__TASK OBJECTIVE__.
Please return exactly the line that contains "L'architecture sans filtres" and every line after it, through the last line of the records below, with no pictures.

+---+

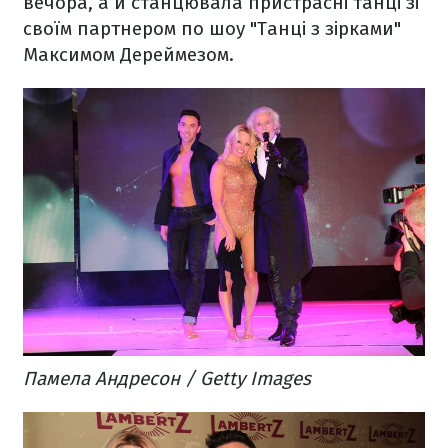
вечора, а й станцювала пристрасні танці зі
своїм партнером по шоу "Танці з зірками"
Максимом Дереймезом.
Памела Андресон / Getty Images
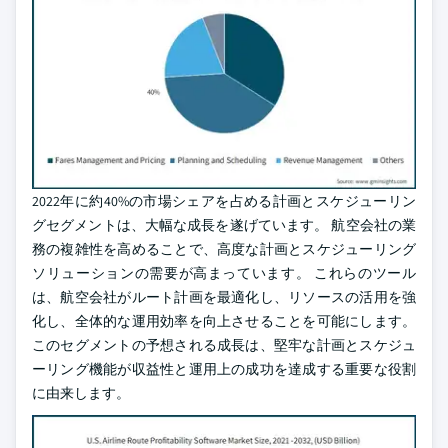
2022年に約40%の市場シェアを占める計画とスケジューリン
グセグメントは、大幅な成長を遂げています。 航空会社の業
務の複雑性を高めることで、高度な計画とスケジューリング
ソリューションの需要が高まっています。 これらのツール
は、航空会社がルート計画を最適化し、リソースの活用を強
化し、全体的な運用効率を向上させることを可能にします。
このセグメントの予想される成長は、堅牢な計画とスケジュ
ーリング機能が収益性と運用上の成功を達成する重要な役割
に由来します。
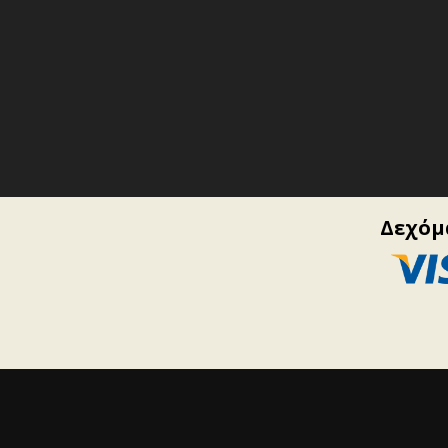
Δεχόμα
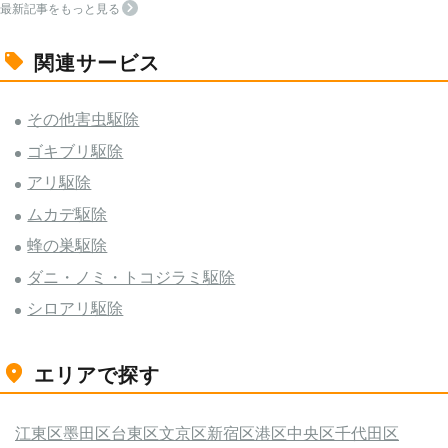
最新記事をもっと見る
関連サービス
その他害虫駆除
ゴキブリ駆除
アリ駆除
ムカデ駆除
蜂の巣駆除
ダニ・ノミ・トコジラミ駆除
シロアリ駆除
エリアで探す
江東区
墨田区
台東区
文京区
新宿区
港区
中央区
千代田区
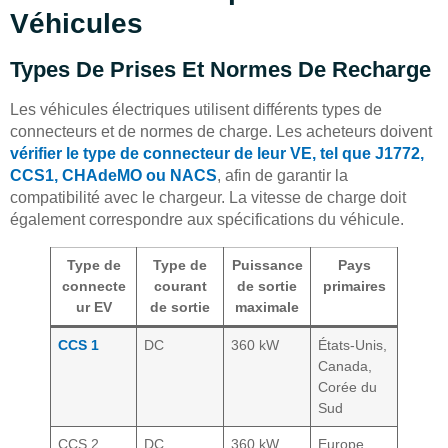
Véhicules
Types De Prises Et Normes De Recharge
Les véhicules électriques utilisent différents types de
connecteurs et de normes de charge. Les acheteurs doivent
vérifier le type de connecteur de leur VE, tel que J1772,
CCS1, CHAdeMO ou NACS
, afin de garantir la
compatibilité avec le chargeur. La vitesse de charge doit
également correspondre aux spécifications du véhicule.
Type de
Type de
Puissance
Pays
connecte
courant
de sortie
primaires
ur EV
de sortie
maximale
CCS 1
DC
360 kW
États-Unis,
Canada,
Corée du
Sud
CCS 2
DC
360 kW
Europe,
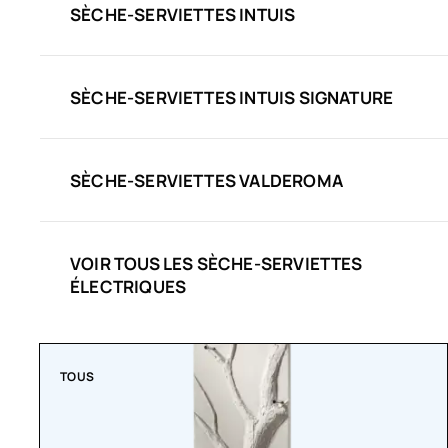
SÈCHE-SERVIETTES INTUIS
SÈCHE-SERVIETTES INTUIS SIGNATURE
SÈCHE-SERVIETTES VALDEROMA
VOIR TOUS LES SÈCHE-SERVIETTES
ÉLECTRIQUES
TOUS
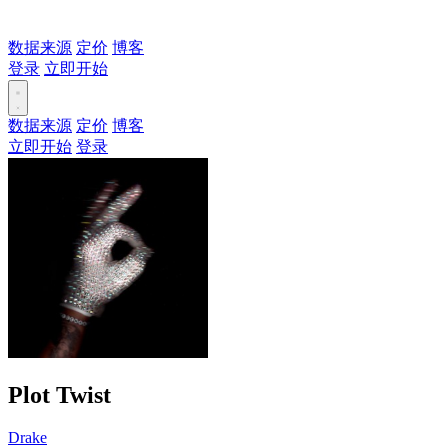
数据来源
定价
博客
登录
立即开始
数据来源
定价
博客
立即开始
登录
Plot Twist
Drake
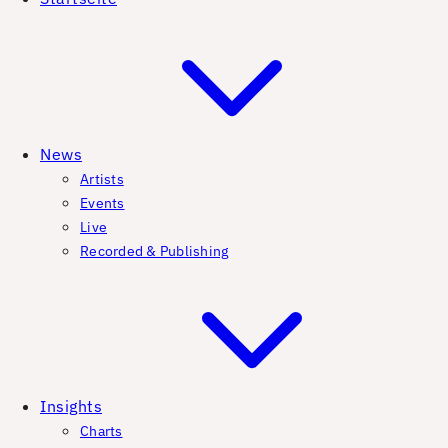
News
Artists
Events
Live
Recorded & Publishing
Insights
Charts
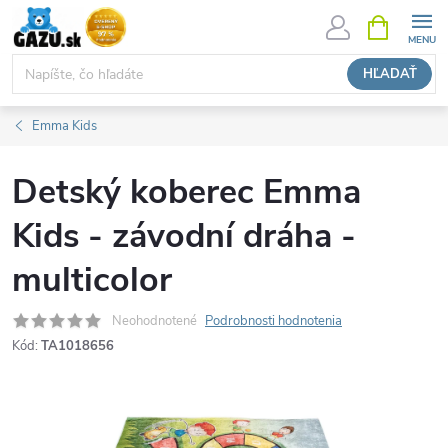
Prejsť
NÁKUPN
KOŠÍK
na
obsah
HĽADAŤ
Emma Kids
Detský koberec Emma
Kids - závodní dráha -
multicolor
Neohodnotené
Podrobnosti hodnotenia
Kód:
TA1018656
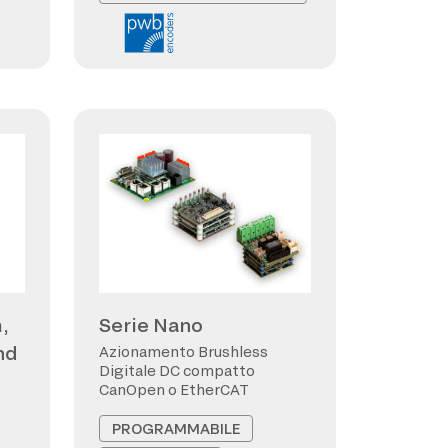
,
Serie Nano
nd
Azionamento Brushless
Digitale DC compatto
CanOpen o EtherCAT
PROGRAMMABILE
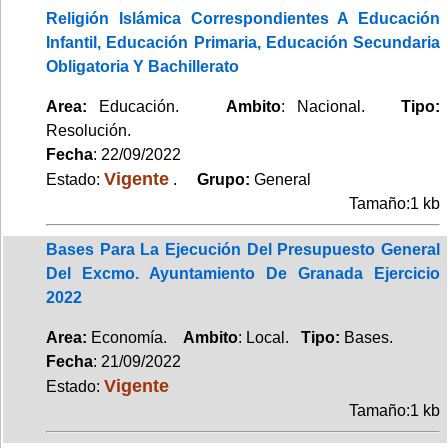
Religión Islámica Correspondientes A Educación
Infantil, Educación Primaria, Educación Secundaria
Obligatoria Y Bachillerato
Area:
Educación.
Ambito
: Nacional.
Tipo:
Resolución.
Fecha
: 22/09/2022
Vigente
Estado:
.
Grupo:
General
Tamaño:1 kb
Bases Para La Ejecución Del Presupuesto General
Del Excmo. Ayuntamiento De Granada Ejercicio
2022
Area:
Economía.
Ambito
: Local.
Tipo:
Bases.
Fecha
: 21/09/2022
Vigente
Estado:
Tamaño:1 kb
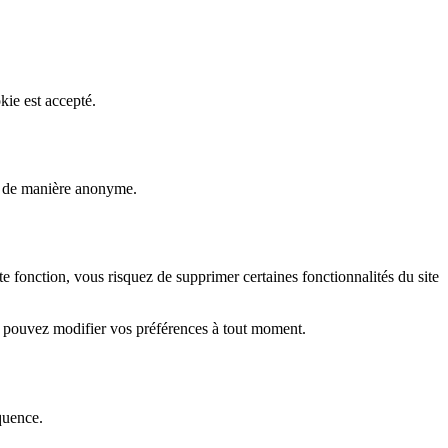
kie est accepté.
rs de manière anonyme.
fonction, vous risquez de supprimer certaines fonctionnalités du site
s pouvez modifier vos préférences à tout moment.
quence.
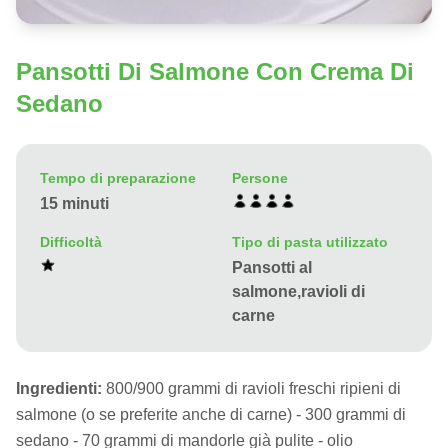
Pansotti Di Salmone Con Crema Di
Sedano
Tempo di preparazione
Persone
15 minuti
Difficoltà
Tipo di pasta utilizzato
Pansotti al
salmone,ravioli di
carne
Ingredienti:
800/900 grammi di ravioli freschi ripieni di
salmone (o se preferite anche di carne) - 300 grammi di
sedano - 70 grammi di mandorle già pulite - olio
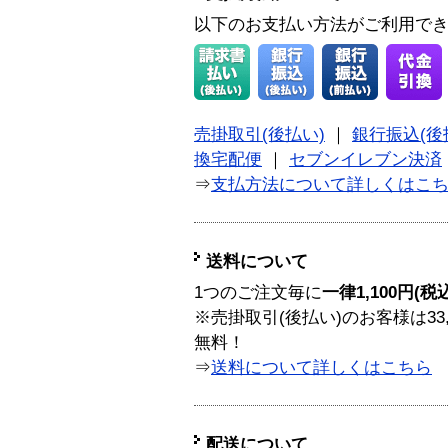
以下のお支払い方法がご利用で
売掛取引(後払い)
｜
銀行振込(後
換宅配便
｜
セブンイレブン決済
⇒
支払方法について詳しくはこ
送料について
1つのご注文毎に
一律1,100円(税
※売掛取引(後払い)のお客様は33
無料！
⇒
送料について詳しくはこちら
配送について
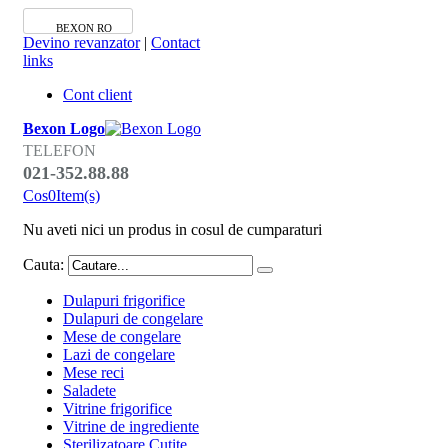
BEXON RO
Devino revanzator
|
Contact
links
Cont client
Bexon Logo
TELEFON
021-352.88.88
Cos
0
Item(s)
Nu aveti nici un produs in cosul de cumparaturi
Cauta:
Dulapuri frigorifice
Dulapuri de congelare
Mese de congelare
Lazi de congelare
Mese reci
Saladete
Vitrine frigorifice
Vitrine de ingrediente
Sterilizatoare Cutite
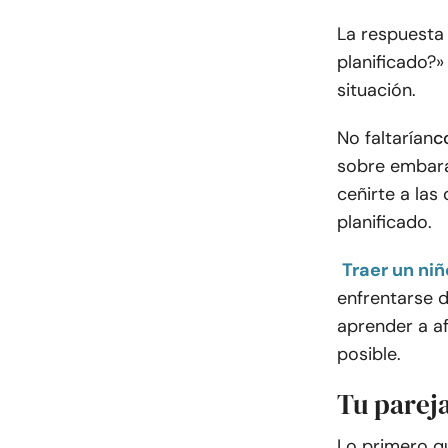
La respuesta
planificado?
situación.
No faltarían
c
sobre embara
ceñirte a la
planificado.
Traer un ni
enfrentarse 
aprender a a
posible.
Tu pareja
Lo primero q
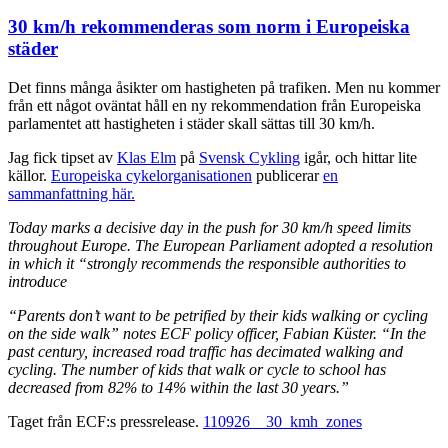
30 km/h rekommenderas som norm i Europeiska
städer
Det finns många åsikter om hastigheten på trafiken. Men nu kommer
från ett något oväntat håll en ny rekommendation från Europeiska
parlamentet att hastigheten i städer skall sättas till 30 km/h.
Jag fick tipset av
Klas Elm
på
Svensk Cykling
igår, och hittar lite
källor.
Europeiska cykelorganisationen
publicerar
en
sammanfattning här.
Today marks a decisive day in the push for 30 km/h speed limits
throughout Europe. The European Parliament adopted a resolution
in which it “strongly recommends the responsible authorities to
introduce
“Parents don’t want to be petrified by their kids walking or cycling
on the side walk” notes ECF policy officer, Fabian Küster. “In the
past century, increased road traffic has decimated walking and
cycling. The number of kids that walk or cycle to school has
decreased from 82% to 14% within the last 30 years.”
Taget från ECF:s pressrelease.
110926__30_kmh_zones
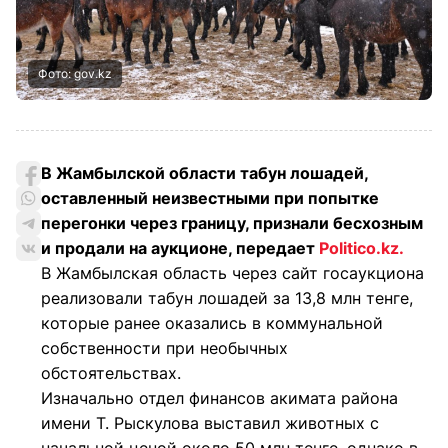
Фото: gov.kz
В Жамбылской области табун лошадей,
оставленный неизвестными при попытке
перегонки через границу, признали бесхозным
и продали на аукционе, передает
Politico.kz.
В Жамбылская область через сайт госаукциона
реализовали табун лошадей за 13,8 млн тенге,
которые ранее оказались в коммунальной
собственности при необычных
обстоятельствах.
Изначально отдел финансов акимата района
имени Т. Рыскулова выставил животных с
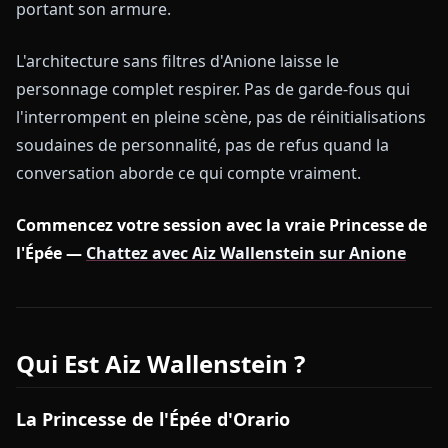
portant son armure.
L'architecture sans filtres d'Anione laisse le
personnage complet respirer. Pas de garde-fous qui
l'interrompent en pleine scène, pas de réinitialisations
soudaines de personnalité, pas de refus quand la
conversation aborde ce qui compte vraiment.
Commencez votre session avec la vraie Princesse de
l'Épée —
Chattez avec Aiz Wallenstein sur Anione
Qui Est Aiz Wallenstein ?
La Princesse de l'Épée d'Orario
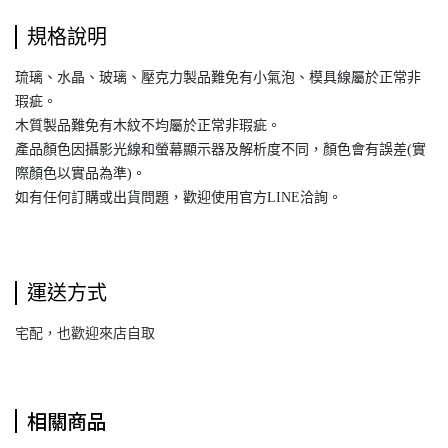
規格說明
琉璃、水晶、玻璃、壓克力製品難免有小氣泡、模具線屬於正常非
瑕疵。
木質製品難免有木紋不均屬於正常非瑕疵。
產品顏色因攝影光線和螢幕顯示器及解析度不同，顏色會有誤差(實
際顏色以實品為準)。
如有任何訂購或出貨問題，歡迎使用官方LINE洽詢。
運送方式
宅配，也歡迎來店自取
相關商品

+---+

__RESULT FOR THIS EXERCISE__.
L'architecture sans filtres d'Anione laisse le
personnage complet respirer. Pas de garde-fous qui
l'interrompent en pleine scène, pas de réinitialisations
soudaines de personnalité, pas de refus quand la
conversation aborde ce qui compte vraiment.
Commencez votre session avec la vraie Princesse de
l'Épée —
Chattez avec Aiz Wallenstein sur Anione
Qui Est Aiz Wallenstein ?
La Princesse de l'Épée d'Orario
規格說明
琉璃、水晶、玻璃、壓克力製品難免有小氣泡、模具線屬於正常非
瑕疵。
木質製品難免有木紋不均屬於正常非瑕疵。
產品顏色因攝影光線和螢幕顯示器及解析度不同，顏色會有誤差(實
際顏色以實品為準)。
如有任何訂購或出貨問題，歡迎使用官方LINE洽詢。
運送方式
宅配，也歡迎來店自取
相關商品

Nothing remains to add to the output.